Ausgabe
01
2016


Umwelt

Wasserdampfmaschine

Dank einer mit Wasserstoff betriebenen Brennstoffzelle hinterlässt der Toyota Mirai statt Abgasen nur Wasserdampf, mangels Infrastruktur leider nicht in Österreich.

Viele Experten sind sich einig, Brennstoffzellenfahrzeuge haben großes Potenzial. Allerdings, so wird auch gleich eingeschränkt, sei die Technik aktuell noch zu teuer für eine große Verbreitung, zudem hapert es an der nötigen Infrastruktur, sprich Wasserstofftankstellen. Schade eigentlich, denn wer einmal mit einem solchen Fahrzeug gefahren ist, wird schnell überzeugt, das ist auch beim Toyota Mirai nicht anders. Das Fahrgefühl entspricht dem eines Elektroautos, nahezu lautlos gleitet man über die Straße. Im Gegensatz zu E-Fahrzeugen fällt aber das mitunter stundenlange Aufladen weg. Ähnlich einem Erdgas-Auto wird Wasserstoff an der Tankstelle in die Tanks gepumpt und nach wenigen Minuten kann die Fahrt elektrisch fortgesetzt werden. Die Reichweiten- und Ladeproblematik entfällt somit zur Gänze.

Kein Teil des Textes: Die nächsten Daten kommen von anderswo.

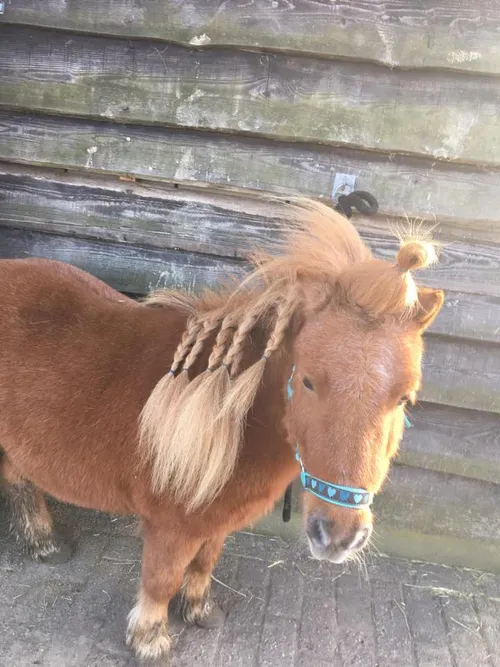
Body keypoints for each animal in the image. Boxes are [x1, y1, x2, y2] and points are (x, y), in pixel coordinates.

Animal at [0, 200, 443, 662]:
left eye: (404, 398)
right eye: (307, 381)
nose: (339, 535)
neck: (230, 413)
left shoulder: (215, 520)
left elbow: (204, 562)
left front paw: (199, 610)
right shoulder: (169, 526)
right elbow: (161, 579)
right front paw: (150, 640)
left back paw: (43, 544)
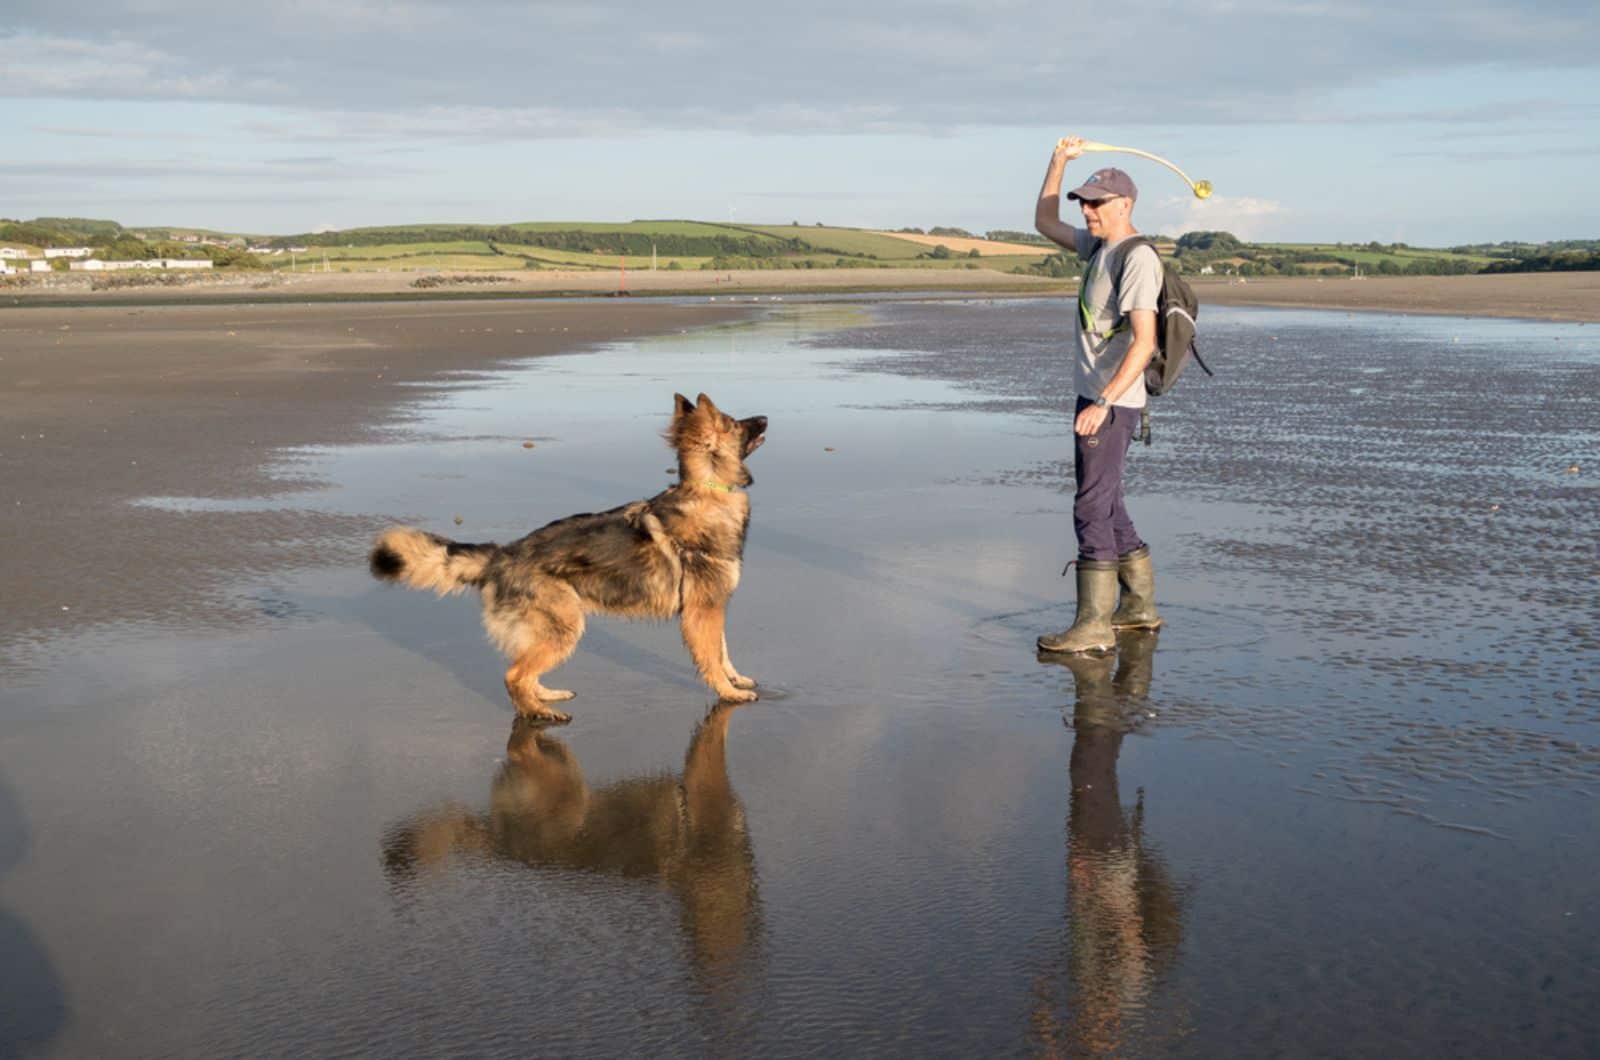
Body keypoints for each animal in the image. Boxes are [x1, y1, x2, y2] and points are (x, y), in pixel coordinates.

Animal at [376, 393, 774, 726]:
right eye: (735, 423)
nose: (766, 417)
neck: (709, 491)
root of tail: (502, 554)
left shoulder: (712, 606)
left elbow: (722, 650)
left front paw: (736, 679)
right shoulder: (701, 611)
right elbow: (711, 657)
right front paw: (728, 692)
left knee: (524, 670)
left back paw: (545, 696)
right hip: (564, 627)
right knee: (513, 675)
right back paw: (538, 713)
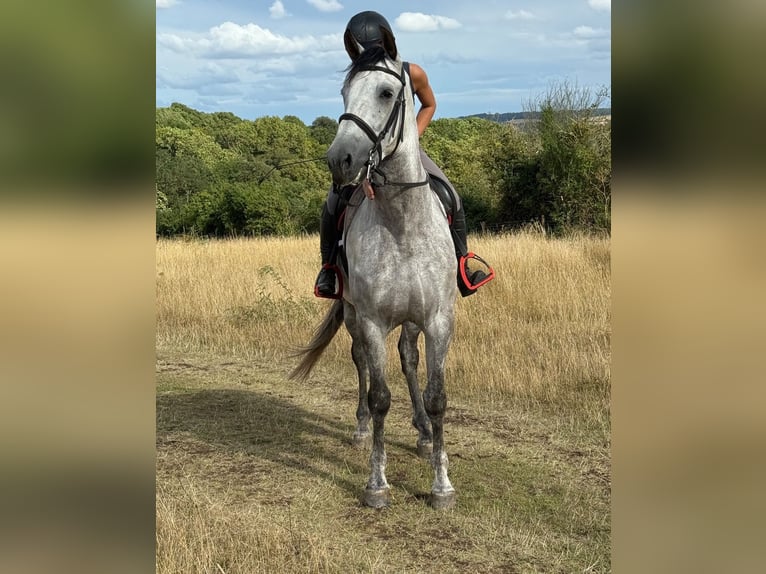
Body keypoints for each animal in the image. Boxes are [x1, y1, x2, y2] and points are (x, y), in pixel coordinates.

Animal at [290, 36, 457, 510]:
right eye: (344, 93)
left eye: (386, 93)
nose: (340, 160)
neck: (400, 222)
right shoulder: (370, 320)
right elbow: (380, 396)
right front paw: (377, 484)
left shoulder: (438, 319)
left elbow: (437, 397)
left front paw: (441, 484)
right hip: (351, 314)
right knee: (362, 362)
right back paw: (362, 427)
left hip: (412, 321)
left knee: (409, 359)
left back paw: (422, 432)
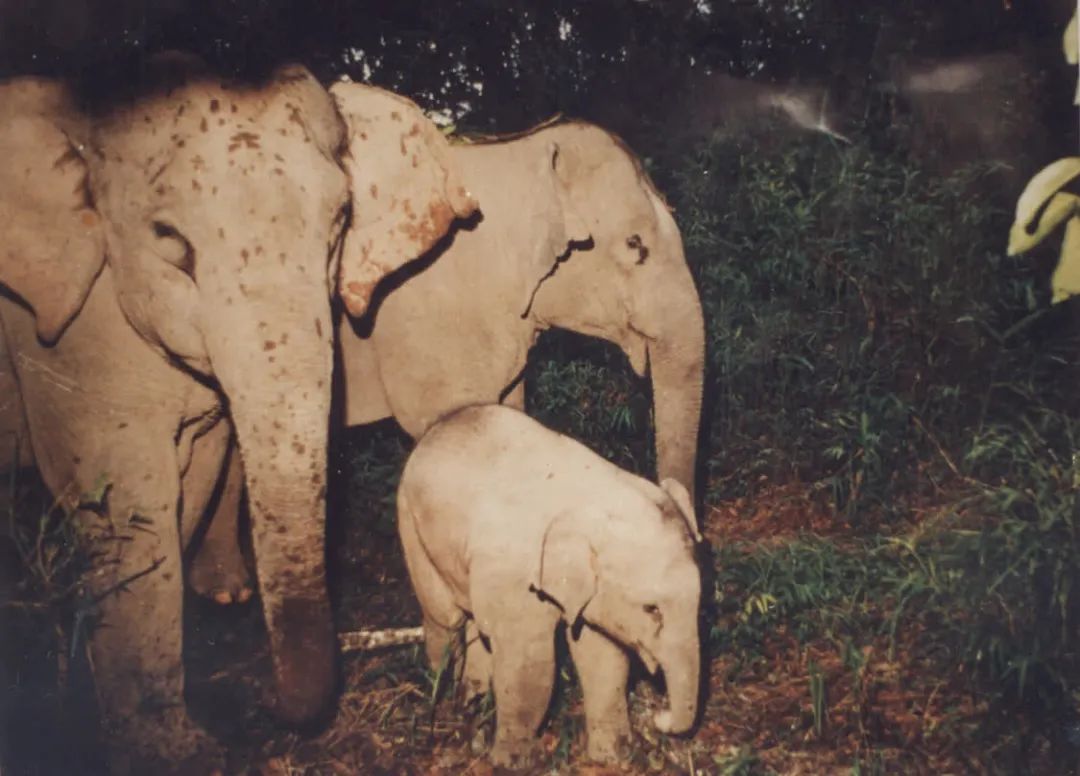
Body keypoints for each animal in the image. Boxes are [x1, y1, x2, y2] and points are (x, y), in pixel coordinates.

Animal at [0, 57, 473, 772]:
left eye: (341, 219)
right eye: (169, 240)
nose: (266, 706)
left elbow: (190, 474)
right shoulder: (61, 340)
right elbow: (127, 496)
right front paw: (174, 751)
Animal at [395, 403, 699, 768]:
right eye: (651, 609)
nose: (660, 716)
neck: (593, 497)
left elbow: (602, 654)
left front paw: (612, 756)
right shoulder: (514, 573)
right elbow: (529, 663)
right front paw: (512, 764)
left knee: (475, 623)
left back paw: (473, 699)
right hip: (409, 523)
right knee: (445, 618)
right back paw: (443, 702)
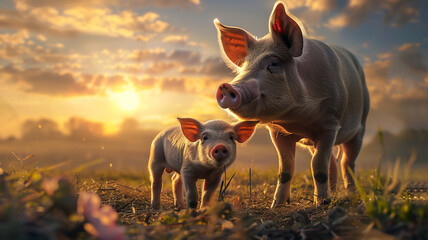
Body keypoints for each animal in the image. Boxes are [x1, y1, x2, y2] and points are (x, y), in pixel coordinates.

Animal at [216, 0, 370, 206]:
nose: (226, 86)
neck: (296, 120)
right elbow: (286, 168)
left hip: (361, 126)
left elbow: (318, 166)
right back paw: (334, 194)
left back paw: (351, 196)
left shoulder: (330, 123)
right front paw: (276, 205)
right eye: (244, 66)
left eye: (273, 64)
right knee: (333, 162)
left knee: (348, 162)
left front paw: (321, 204)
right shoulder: (278, 131)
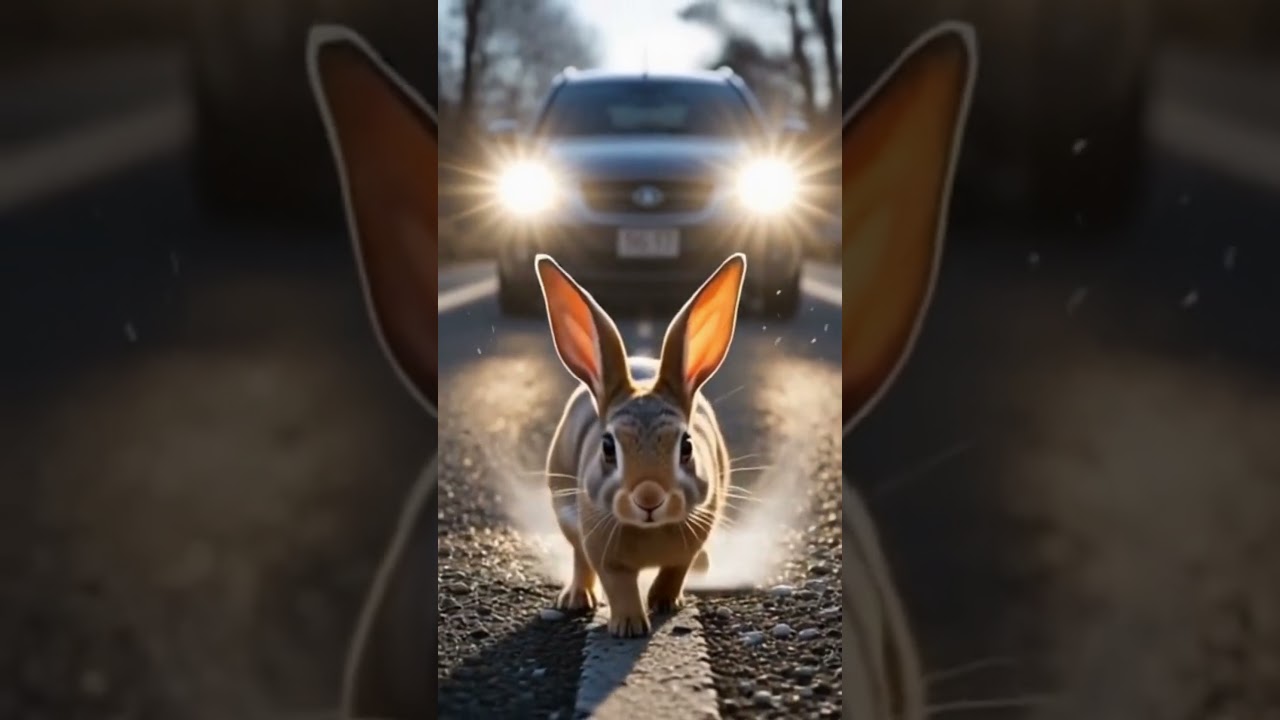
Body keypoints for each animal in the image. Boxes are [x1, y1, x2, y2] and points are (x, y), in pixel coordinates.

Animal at [536, 252, 747, 638]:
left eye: (686, 446)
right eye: (607, 447)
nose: (649, 498)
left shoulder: (687, 547)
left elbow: (674, 573)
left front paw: (665, 604)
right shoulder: (604, 553)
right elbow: (618, 586)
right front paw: (630, 627)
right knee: (579, 558)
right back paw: (576, 599)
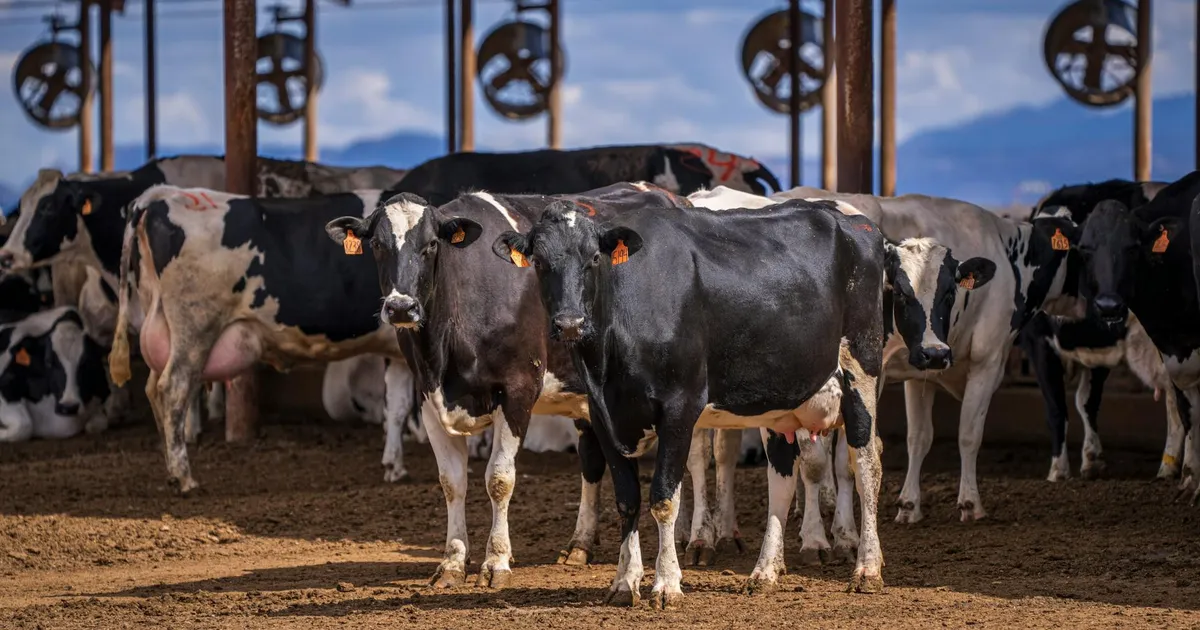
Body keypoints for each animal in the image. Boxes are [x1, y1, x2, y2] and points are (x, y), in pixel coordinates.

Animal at [107, 185, 414, 493]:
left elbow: (397, 407)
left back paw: (171, 471)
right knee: (172, 389)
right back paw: (184, 477)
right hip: (194, 328)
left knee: (152, 388)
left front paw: (394, 467)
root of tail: (164, 194)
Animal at [490, 198, 889, 606]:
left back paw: (867, 569)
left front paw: (666, 583)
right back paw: (764, 573)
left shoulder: (679, 408)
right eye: (540, 261)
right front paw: (624, 582)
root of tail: (852, 220)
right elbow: (627, 500)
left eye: (594, 259)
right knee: (781, 478)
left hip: (861, 370)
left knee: (867, 466)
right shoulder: (603, 416)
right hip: (780, 400)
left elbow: (664, 499)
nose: (570, 323)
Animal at [774, 186, 1078, 523]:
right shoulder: (988, 361)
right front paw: (970, 503)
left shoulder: (922, 373)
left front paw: (909, 505)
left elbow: (919, 437)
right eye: (900, 292)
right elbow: (969, 434)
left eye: (951, 292)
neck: (1009, 253)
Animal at [1023, 179, 1184, 481]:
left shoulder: (1039, 342)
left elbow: (1056, 407)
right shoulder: (1093, 347)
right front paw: (1092, 460)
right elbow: (1086, 402)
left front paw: (1058, 471)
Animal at [1073, 172, 1200, 504]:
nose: (1108, 306)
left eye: (1132, 248)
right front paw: (1192, 482)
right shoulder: (1173, 349)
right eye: (1085, 250)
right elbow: (1188, 410)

Chemische Reaktion erzeugt Strom

Ein kleiner Exkurs in die Technik: Der Mirai saugt durch die großen Kiemen an der Front Luft an und leitet diese gemeinsam mit dem Wasserstoff zur Brennstoffzelle. Dort werden durch eine chemische Reaktion Strom und Wasser generiert, während der Strom den E-Motor antreibt und eine sehr kleine (ähnlich wie beim Prius Hybrid) Speicherbatterie lädt, wird das Wasser beziehungsweise der Wasserdampf unter dem Fahrzeugheck ausgelassen. Theoretisch könnte man das Wasser sogar trinken. Erzeugt wird der Wasserstoff idealerweise etwa durch Elektrolyse von Wasser, bei der die Energie aus Wind-, Wasser- oder Sonnenenergie stammt.

(Noch) nicht inÖsterreich

Eine Tankfüllung reicht für 550 Kilometer, in der Praxis hängt der Wert wie auch bei E-Autos stark von der Temperatur, der Fahrweise und der Klimatisierung ab. Die Kosten liegen in etwa bei jenen eines Benzin-Fahrzeuges. Aktuell gibt es rund 80 Wasserstofftankstellen -allerdings europaweit. In Österreichsind es gerade einmal eine Handvoll. Daher hat Toyota entschieden, den Mirai aktuell nicht in Österreich einzuführen. Der Preis des Viersitzers liegt aktuell bei rund 66.000 Euro ohne Steuern.